Exercise aim: Among these records, tally each line with the word "InvalidRepositoryException"; the answer is that number alone.

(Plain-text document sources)
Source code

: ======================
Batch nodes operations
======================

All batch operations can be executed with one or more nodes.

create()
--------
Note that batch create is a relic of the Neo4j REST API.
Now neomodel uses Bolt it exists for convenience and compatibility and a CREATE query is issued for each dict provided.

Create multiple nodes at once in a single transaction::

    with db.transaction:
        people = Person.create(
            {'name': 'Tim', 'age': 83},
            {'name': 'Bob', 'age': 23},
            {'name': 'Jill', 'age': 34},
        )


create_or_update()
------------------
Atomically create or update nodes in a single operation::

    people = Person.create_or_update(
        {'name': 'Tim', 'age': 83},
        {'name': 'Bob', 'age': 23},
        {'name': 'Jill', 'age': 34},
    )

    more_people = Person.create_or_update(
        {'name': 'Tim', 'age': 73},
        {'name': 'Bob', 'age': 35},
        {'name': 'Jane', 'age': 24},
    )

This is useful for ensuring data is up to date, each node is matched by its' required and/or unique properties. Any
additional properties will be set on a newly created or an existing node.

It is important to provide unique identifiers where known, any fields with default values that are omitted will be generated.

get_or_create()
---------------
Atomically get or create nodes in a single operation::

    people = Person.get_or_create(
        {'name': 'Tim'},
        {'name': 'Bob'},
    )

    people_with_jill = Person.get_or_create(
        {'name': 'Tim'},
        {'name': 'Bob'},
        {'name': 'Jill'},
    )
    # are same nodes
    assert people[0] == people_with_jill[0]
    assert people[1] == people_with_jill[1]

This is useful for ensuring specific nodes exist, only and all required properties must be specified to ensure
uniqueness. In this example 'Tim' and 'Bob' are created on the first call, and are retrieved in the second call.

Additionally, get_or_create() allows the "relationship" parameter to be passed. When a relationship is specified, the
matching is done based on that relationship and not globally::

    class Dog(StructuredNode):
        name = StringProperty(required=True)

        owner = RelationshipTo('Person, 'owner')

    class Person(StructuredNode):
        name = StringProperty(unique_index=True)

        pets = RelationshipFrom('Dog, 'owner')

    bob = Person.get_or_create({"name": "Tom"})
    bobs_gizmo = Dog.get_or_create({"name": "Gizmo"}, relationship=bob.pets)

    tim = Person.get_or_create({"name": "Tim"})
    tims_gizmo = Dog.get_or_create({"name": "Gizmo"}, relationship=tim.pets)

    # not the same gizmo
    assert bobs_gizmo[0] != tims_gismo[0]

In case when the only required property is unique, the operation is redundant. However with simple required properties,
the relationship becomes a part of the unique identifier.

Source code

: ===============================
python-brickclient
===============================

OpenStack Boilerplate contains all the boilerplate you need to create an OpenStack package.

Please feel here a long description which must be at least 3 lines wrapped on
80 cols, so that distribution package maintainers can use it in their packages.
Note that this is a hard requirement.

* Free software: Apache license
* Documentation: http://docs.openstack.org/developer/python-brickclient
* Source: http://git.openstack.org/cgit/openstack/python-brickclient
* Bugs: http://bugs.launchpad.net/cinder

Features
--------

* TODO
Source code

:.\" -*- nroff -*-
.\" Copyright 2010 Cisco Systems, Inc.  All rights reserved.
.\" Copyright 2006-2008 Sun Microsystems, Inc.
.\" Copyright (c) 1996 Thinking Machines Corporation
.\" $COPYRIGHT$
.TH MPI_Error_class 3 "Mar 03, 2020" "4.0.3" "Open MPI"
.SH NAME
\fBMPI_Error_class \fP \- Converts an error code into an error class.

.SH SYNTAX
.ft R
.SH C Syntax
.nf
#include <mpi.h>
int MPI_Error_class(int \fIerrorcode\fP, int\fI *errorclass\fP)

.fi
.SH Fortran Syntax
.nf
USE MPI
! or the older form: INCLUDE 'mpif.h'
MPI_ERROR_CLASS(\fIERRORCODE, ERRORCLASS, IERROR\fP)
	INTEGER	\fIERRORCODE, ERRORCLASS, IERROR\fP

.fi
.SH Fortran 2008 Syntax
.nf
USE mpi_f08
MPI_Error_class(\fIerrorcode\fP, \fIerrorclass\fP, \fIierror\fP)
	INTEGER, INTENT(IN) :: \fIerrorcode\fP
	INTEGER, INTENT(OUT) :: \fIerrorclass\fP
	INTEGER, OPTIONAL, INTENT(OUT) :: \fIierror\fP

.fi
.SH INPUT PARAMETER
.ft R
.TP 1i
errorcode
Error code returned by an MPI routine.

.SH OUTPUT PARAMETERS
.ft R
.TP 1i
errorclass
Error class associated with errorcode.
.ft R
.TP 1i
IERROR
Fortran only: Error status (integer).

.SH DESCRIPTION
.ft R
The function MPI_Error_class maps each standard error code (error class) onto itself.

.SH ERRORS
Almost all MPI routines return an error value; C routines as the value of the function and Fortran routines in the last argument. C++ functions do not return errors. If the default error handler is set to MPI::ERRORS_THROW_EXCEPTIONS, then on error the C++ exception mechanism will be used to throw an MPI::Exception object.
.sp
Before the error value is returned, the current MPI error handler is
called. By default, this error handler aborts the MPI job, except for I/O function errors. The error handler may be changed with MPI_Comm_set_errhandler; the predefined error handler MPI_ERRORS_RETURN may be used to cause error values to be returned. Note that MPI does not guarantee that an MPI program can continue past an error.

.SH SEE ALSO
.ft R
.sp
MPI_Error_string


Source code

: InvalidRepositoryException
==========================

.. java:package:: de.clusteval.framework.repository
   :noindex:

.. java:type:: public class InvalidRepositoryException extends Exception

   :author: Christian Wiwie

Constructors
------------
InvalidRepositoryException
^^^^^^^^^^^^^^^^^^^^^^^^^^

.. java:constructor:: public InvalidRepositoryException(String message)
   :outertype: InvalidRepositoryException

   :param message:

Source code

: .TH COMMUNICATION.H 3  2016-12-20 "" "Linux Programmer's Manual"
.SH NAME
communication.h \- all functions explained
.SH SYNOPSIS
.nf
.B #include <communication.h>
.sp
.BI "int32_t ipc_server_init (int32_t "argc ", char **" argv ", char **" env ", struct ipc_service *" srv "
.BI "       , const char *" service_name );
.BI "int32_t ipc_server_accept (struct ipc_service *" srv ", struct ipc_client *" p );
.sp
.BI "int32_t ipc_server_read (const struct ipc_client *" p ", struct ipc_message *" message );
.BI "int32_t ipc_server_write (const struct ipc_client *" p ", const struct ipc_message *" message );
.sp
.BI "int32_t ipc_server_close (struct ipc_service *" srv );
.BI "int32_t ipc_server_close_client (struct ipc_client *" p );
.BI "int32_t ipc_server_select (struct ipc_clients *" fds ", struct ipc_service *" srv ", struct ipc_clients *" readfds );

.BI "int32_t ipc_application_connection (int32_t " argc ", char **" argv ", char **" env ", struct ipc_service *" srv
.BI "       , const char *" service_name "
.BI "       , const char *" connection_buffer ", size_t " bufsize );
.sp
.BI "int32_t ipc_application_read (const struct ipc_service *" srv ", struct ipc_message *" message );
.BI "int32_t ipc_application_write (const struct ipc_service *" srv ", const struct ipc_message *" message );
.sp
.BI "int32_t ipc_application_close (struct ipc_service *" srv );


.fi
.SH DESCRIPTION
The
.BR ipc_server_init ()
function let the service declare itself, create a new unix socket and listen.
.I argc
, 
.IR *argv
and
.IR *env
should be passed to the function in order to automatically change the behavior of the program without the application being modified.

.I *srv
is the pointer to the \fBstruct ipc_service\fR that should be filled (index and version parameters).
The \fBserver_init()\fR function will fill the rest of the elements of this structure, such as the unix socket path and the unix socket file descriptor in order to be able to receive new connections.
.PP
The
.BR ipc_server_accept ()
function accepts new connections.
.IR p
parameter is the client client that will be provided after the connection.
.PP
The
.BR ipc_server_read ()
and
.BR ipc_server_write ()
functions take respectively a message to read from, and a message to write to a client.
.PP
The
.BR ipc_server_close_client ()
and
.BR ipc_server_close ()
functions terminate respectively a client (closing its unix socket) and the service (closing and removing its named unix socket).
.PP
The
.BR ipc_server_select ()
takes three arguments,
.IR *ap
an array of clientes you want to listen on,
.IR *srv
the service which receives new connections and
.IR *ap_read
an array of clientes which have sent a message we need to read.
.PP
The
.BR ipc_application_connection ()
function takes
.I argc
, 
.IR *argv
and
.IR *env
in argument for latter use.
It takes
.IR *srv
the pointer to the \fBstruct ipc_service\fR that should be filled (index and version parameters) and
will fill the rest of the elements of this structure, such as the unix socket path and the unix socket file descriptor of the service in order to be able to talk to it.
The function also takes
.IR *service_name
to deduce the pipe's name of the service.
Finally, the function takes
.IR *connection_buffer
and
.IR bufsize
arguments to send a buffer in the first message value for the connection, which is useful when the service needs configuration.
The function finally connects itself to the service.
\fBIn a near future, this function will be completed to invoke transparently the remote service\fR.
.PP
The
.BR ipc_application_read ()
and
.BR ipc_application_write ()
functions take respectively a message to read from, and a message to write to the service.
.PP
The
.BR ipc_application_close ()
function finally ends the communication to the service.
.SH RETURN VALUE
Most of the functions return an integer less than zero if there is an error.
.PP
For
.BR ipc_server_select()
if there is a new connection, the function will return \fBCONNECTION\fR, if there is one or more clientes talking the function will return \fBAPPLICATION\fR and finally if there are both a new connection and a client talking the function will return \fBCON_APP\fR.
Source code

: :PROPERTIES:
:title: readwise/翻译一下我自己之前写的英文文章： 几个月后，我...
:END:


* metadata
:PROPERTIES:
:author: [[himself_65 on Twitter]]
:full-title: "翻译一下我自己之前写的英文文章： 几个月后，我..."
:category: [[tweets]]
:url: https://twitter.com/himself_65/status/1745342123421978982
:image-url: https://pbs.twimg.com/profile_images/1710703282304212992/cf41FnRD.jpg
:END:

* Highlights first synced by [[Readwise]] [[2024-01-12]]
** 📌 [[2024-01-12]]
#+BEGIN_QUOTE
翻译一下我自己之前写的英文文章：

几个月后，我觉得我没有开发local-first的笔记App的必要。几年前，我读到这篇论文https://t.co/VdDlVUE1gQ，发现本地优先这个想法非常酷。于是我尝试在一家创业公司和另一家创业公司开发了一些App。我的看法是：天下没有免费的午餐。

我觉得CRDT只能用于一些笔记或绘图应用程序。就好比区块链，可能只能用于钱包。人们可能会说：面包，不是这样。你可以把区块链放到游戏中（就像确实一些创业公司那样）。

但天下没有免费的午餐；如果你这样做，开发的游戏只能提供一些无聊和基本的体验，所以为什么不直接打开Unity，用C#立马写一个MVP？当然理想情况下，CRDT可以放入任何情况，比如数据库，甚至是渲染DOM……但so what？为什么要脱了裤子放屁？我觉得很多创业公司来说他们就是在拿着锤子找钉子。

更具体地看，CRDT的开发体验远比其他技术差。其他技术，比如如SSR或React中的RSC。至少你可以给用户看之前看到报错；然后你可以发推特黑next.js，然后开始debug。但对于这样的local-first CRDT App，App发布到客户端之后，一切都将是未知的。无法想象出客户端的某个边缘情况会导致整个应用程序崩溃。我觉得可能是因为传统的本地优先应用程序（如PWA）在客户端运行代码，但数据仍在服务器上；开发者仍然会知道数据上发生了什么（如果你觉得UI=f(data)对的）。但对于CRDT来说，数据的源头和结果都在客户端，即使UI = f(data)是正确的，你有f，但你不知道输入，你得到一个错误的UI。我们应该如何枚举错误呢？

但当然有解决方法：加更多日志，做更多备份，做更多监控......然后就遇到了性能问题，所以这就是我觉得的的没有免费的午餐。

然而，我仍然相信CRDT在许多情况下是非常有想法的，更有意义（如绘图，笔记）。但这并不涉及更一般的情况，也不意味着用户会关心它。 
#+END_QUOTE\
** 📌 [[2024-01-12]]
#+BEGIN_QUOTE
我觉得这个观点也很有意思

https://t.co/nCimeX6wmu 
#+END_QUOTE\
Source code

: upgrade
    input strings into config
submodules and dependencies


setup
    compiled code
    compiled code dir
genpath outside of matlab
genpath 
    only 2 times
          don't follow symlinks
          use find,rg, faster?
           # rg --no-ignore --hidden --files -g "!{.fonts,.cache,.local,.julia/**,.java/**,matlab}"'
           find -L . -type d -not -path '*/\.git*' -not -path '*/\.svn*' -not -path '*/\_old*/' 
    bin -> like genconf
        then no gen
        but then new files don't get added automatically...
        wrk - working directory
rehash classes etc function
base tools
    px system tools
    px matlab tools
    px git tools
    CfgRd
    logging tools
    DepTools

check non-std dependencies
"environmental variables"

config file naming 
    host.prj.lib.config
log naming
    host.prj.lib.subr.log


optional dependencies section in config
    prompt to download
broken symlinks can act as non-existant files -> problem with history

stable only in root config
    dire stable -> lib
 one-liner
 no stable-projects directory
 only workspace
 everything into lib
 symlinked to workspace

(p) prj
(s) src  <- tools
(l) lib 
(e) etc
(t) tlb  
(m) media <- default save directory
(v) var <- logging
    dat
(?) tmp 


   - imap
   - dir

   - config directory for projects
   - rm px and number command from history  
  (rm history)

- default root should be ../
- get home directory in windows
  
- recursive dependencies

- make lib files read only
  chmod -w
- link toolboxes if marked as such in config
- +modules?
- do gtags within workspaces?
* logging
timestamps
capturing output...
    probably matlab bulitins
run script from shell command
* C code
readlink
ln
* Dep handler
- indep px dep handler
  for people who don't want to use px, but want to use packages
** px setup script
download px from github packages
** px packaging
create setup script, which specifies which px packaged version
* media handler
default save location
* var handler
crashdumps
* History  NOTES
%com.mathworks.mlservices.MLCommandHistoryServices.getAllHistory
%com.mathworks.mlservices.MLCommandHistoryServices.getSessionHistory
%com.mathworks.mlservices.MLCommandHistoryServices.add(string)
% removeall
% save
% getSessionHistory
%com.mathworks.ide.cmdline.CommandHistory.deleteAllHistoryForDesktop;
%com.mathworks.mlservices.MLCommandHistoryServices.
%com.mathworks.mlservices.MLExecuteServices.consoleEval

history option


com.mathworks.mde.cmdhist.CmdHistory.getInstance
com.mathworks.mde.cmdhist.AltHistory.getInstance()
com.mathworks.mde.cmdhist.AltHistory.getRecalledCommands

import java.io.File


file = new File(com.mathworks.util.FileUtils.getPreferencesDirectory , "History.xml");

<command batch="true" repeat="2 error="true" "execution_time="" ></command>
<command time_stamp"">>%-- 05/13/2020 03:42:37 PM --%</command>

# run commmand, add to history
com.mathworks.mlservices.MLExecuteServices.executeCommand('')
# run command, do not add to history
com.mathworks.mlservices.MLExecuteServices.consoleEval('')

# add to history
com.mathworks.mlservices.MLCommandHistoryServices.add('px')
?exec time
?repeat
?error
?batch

Expected answer: 5